Project description:Organoids retain the morphological and molecular patterns of their tissue of origin, are self-organizing, relatively simple to handle and accessible to genetic engineering. Thus, they represent an optimal tool for studying mechanisms of tissue maintenance and aging. Long-term expansion under standard growth conditions, however, is accompanied by changes in growth pattern and kinetics. As a potential explanation of these alterations, epigenetic drifts in organoid culture have been suggested. Here, we study histone tri-methylation at lysine 4 (H3K4me3) and 27 (H3K27me3) and transcriptome profiles of intestinal organoids derived from mismatch repair (MMR)-deficient and control mice and cultured for 3 and 20 weeks, and compare them with data on their tissue of origin. We find that, besides the expected changes in short-term culture, organoids show profound changes in their epigenome also during long-term culture. The most prominent are epigenetic gene activation by H3K4me3 recruitment to previously unmodified genes and by H3K27me3 loss from originally bivalent genes.

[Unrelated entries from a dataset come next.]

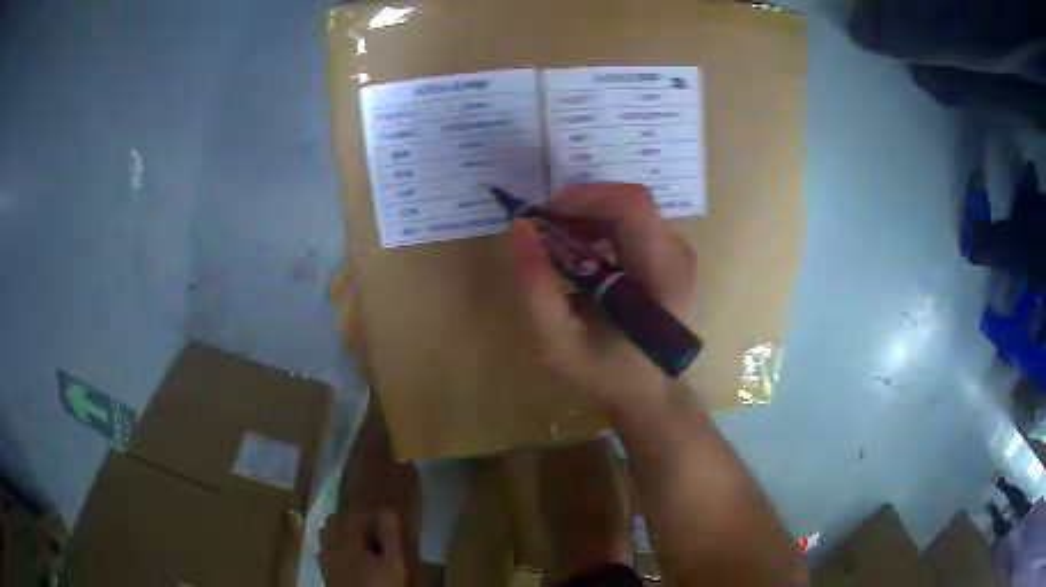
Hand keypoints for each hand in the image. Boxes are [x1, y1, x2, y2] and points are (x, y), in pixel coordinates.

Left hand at [318, 510, 405, 586]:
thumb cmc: (380, 585)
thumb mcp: (393, 563)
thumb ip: (390, 537)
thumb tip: (387, 512)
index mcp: (348, 539)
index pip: (354, 516)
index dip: (368, 515)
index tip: (382, 521)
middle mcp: (332, 544)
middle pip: (334, 522)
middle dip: (350, 522)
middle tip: (370, 532)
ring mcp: (325, 558)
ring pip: (327, 536)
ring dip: (340, 534)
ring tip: (359, 545)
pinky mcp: (324, 571)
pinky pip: (325, 551)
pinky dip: (335, 549)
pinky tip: (348, 560)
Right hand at [507, 183, 695, 410]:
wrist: (647, 391)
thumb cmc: (606, 372)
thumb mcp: (559, 341)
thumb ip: (536, 287)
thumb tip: (518, 228)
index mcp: (662, 275)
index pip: (633, 207)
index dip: (585, 198)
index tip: (545, 214)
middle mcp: (678, 255)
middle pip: (630, 201)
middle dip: (581, 204)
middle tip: (544, 227)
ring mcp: (677, 253)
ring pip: (630, 207)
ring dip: (588, 214)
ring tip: (556, 239)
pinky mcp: (669, 255)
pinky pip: (633, 221)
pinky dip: (600, 224)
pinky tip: (578, 248)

We show that long-term culture is linked to broad transcriptional changes that indicate an ongoing maturation and metabolic adaptation process. This process is disturbed in MMR-deficient mice, resulting in endoplasmic reticulum (ER)-stress and Wnt-activation. Our results can be explained in terms of a mathematical model assuming that epigenetic changes during long-term culture involve DNA de-methylation that ceases if the metabolic adaptation is disturbed.